### Job
Go through the data and count the lines holding the string "Takes". Write only the number.

◆ ◆ ◆ ◆ ◆ ◆ ◆

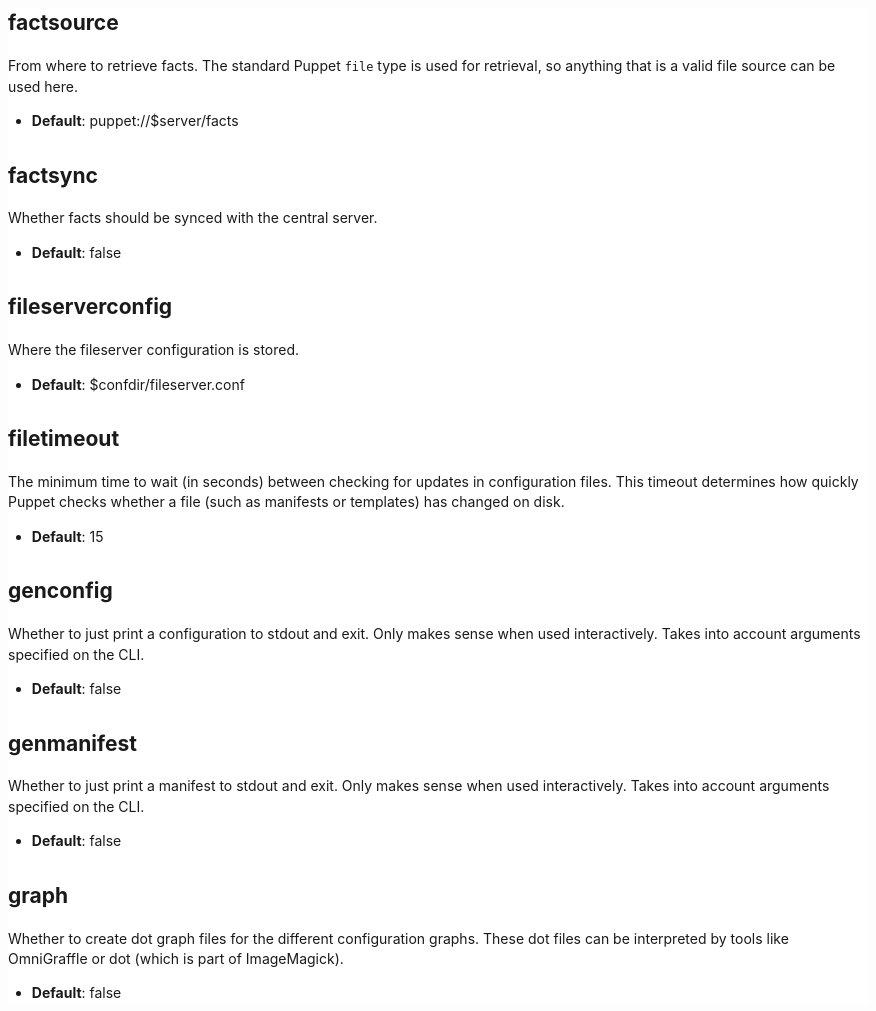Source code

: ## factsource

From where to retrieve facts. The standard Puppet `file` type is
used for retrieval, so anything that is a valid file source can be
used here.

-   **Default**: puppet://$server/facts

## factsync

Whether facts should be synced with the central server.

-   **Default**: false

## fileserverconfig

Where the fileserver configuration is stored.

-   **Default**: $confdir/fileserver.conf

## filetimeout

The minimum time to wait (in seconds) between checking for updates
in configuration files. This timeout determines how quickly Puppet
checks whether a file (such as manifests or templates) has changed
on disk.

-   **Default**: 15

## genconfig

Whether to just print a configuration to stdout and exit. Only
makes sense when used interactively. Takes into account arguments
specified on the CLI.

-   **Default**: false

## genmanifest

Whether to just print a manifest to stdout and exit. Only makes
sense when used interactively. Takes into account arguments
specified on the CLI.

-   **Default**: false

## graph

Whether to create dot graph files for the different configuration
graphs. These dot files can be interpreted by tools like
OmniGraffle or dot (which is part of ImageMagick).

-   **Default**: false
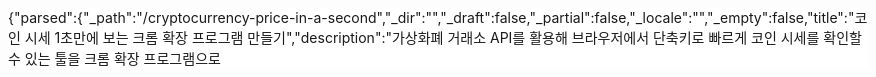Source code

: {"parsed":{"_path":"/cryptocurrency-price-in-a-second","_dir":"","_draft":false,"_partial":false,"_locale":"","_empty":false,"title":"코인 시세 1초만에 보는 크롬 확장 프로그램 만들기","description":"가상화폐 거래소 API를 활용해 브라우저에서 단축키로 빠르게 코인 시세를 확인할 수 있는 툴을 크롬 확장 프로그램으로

◆ ◆ ◆ ◆ ◆ ◆ ◆

### Solution for this task
2